Joy was in my heart when I heard them sing, let’s go to God’s House. Saint John XXIII – Pray for us.
Our Lady at the Annunciation was NOT first moved on or with joy. She was moved in prudence. Joy is always a fruit and we have it as a set lesson from the BVM in the way of being immaculate.
The Holy Father needs to be careful. The problems he here distills, do not define VATICAN II, on the one hand; and on the other, do not address differing realities in specific situations.
Wrong prescriptions would sustain wrongs and make them worse.
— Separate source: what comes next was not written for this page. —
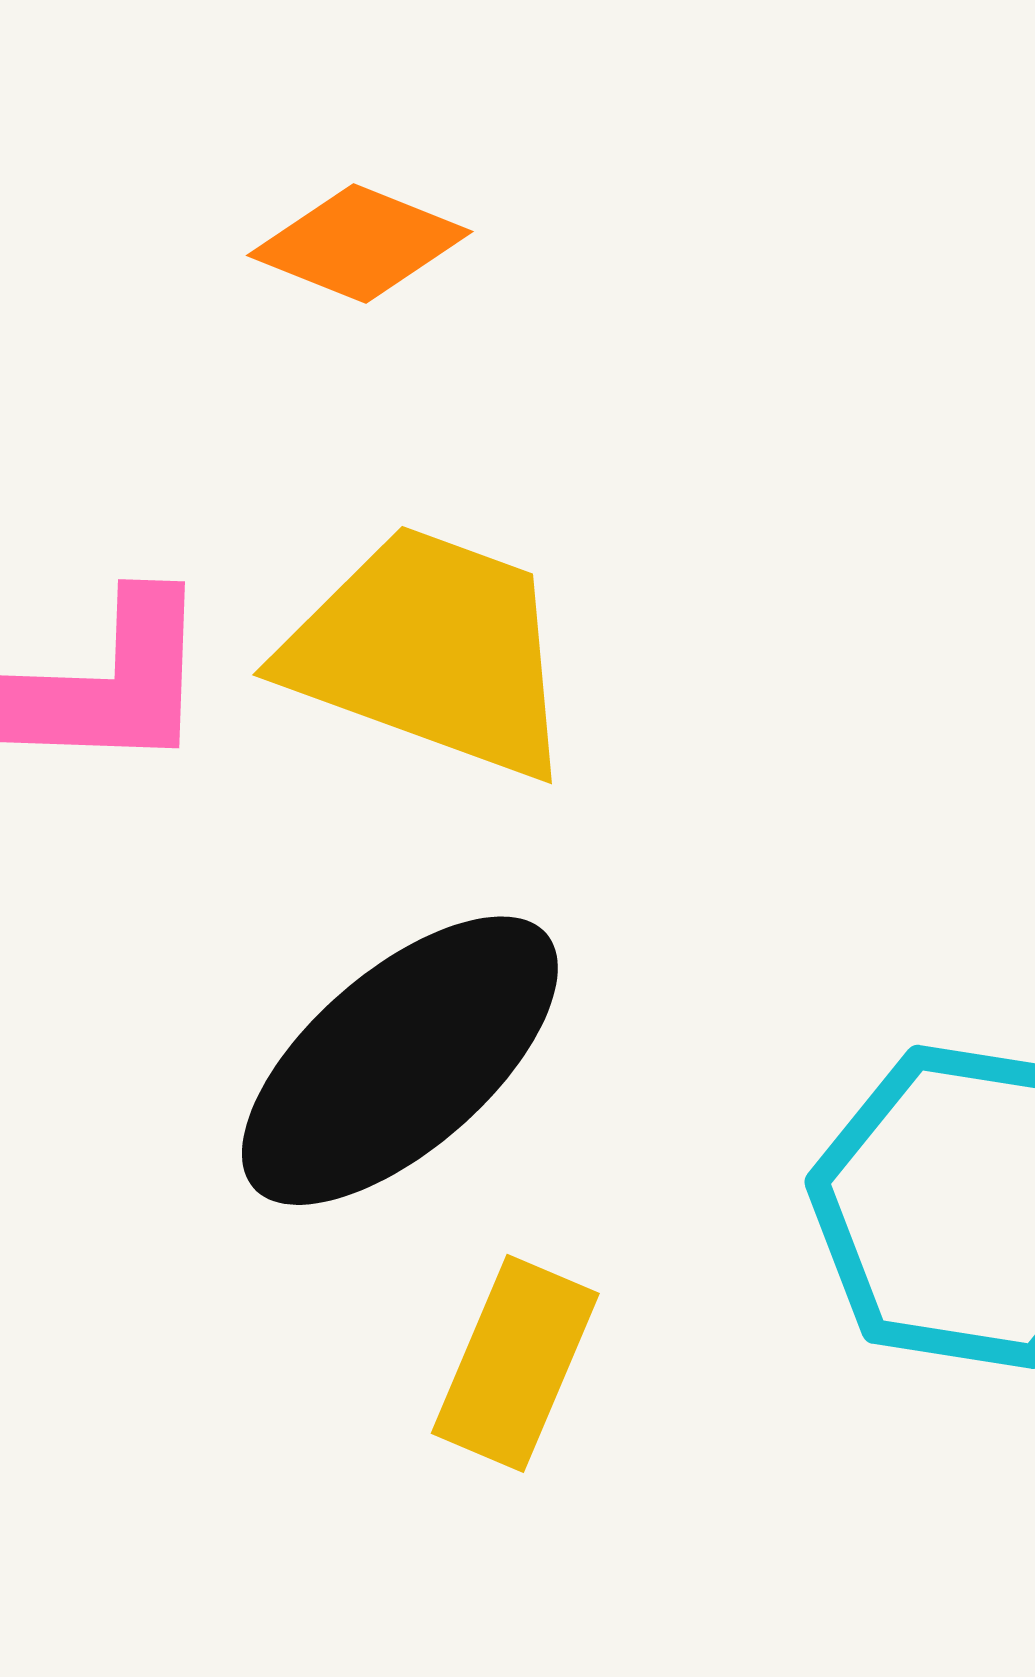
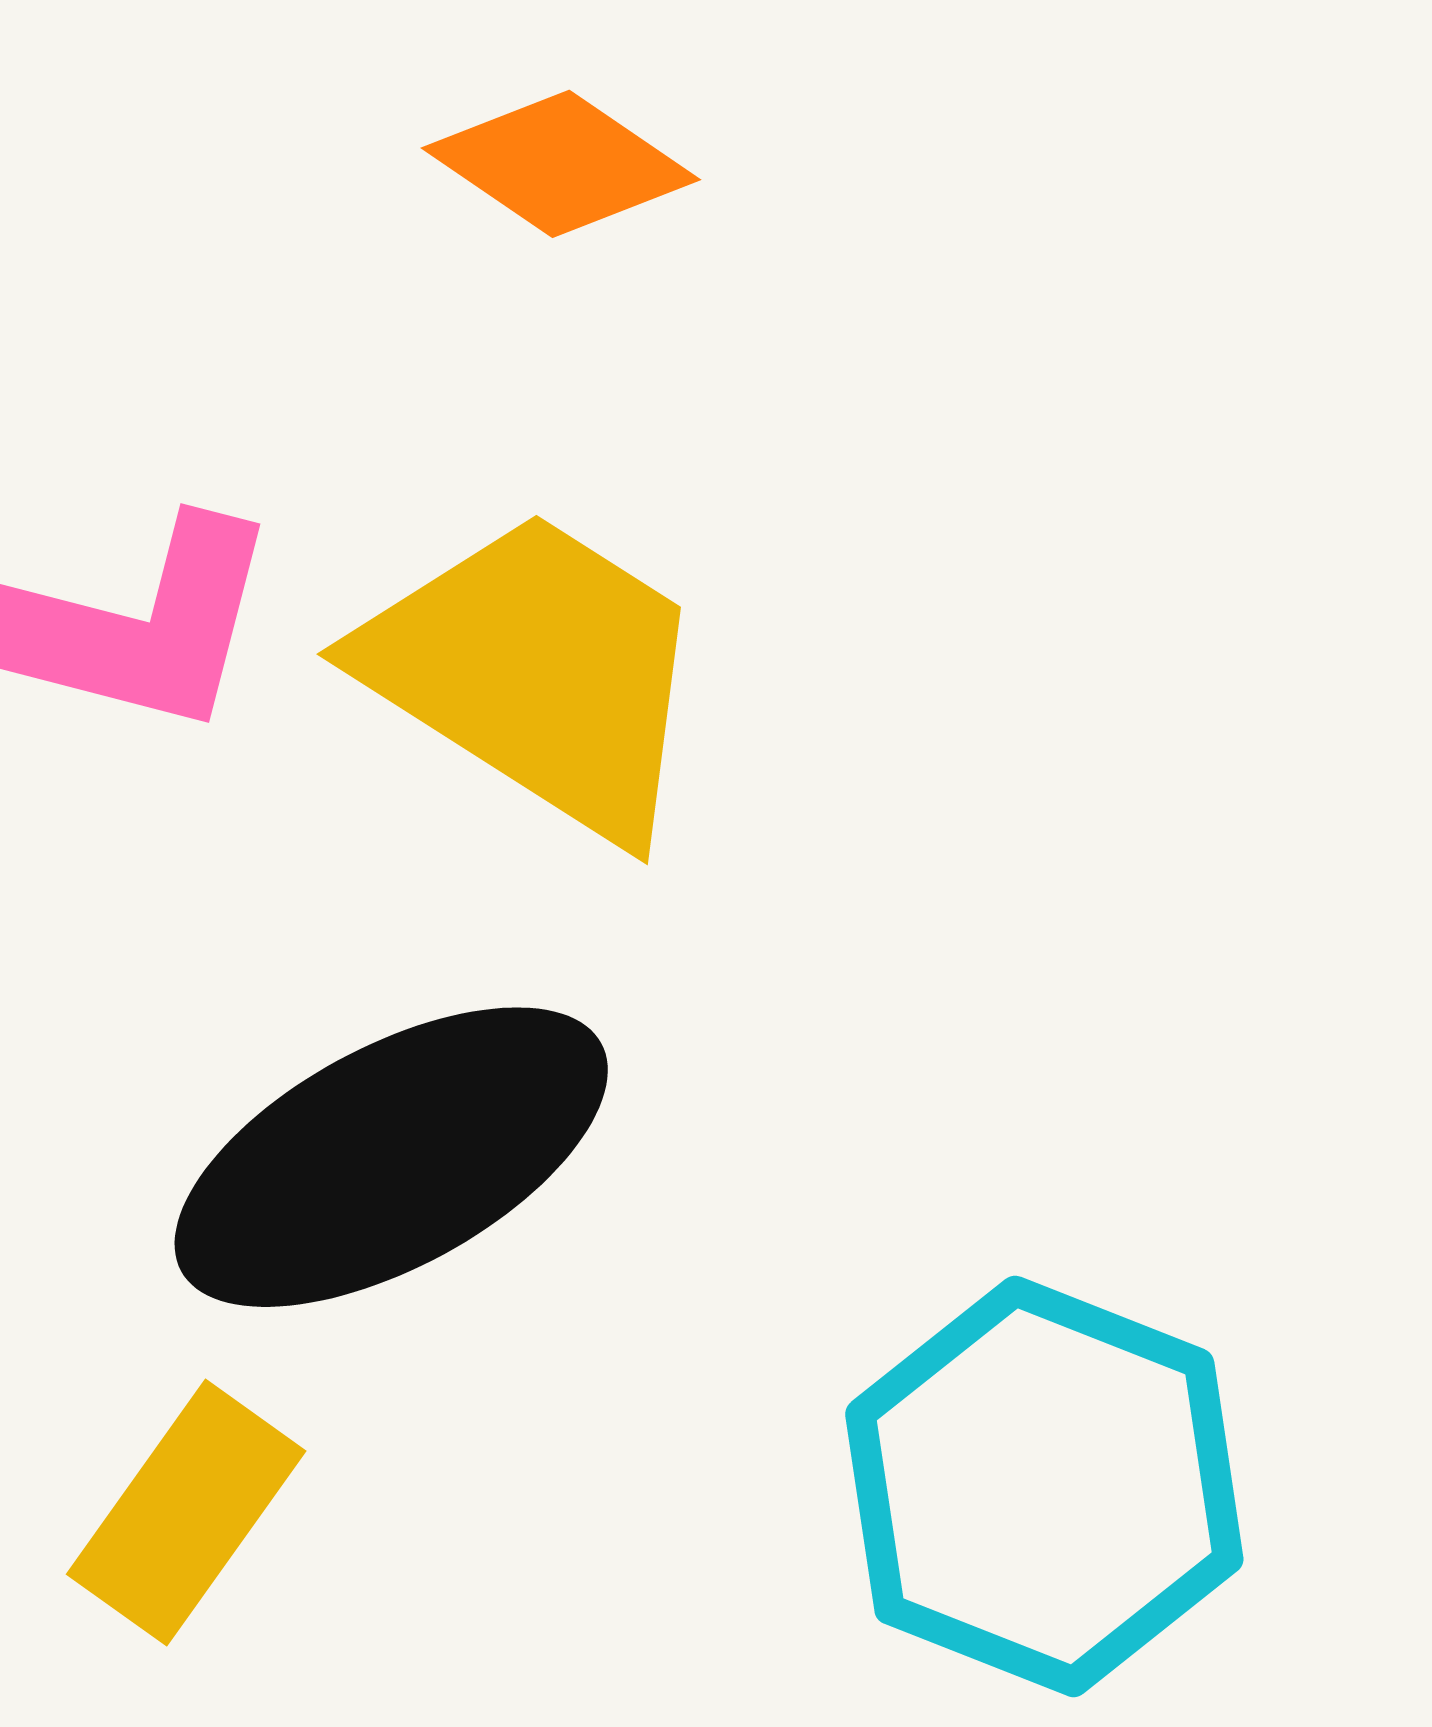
yellow rectangle: (515, 1363) -> (186, 1513), moved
And meantime his supplying over-riding spiritual direction -as for eg., he is now doing with “desire”- would root them in deeper.
More generally, I feel the Holy Father has lost sight of the fact that he is not the only one who can raise a valid criticism. He points fingers at partisans, then protects particular erring sides.
This word indietrism is not helpful. People will understand “indoctrination” easier. Indietrism is allowing things to pass as “not indoctrinating” that in fact push irreligion and anti-faith.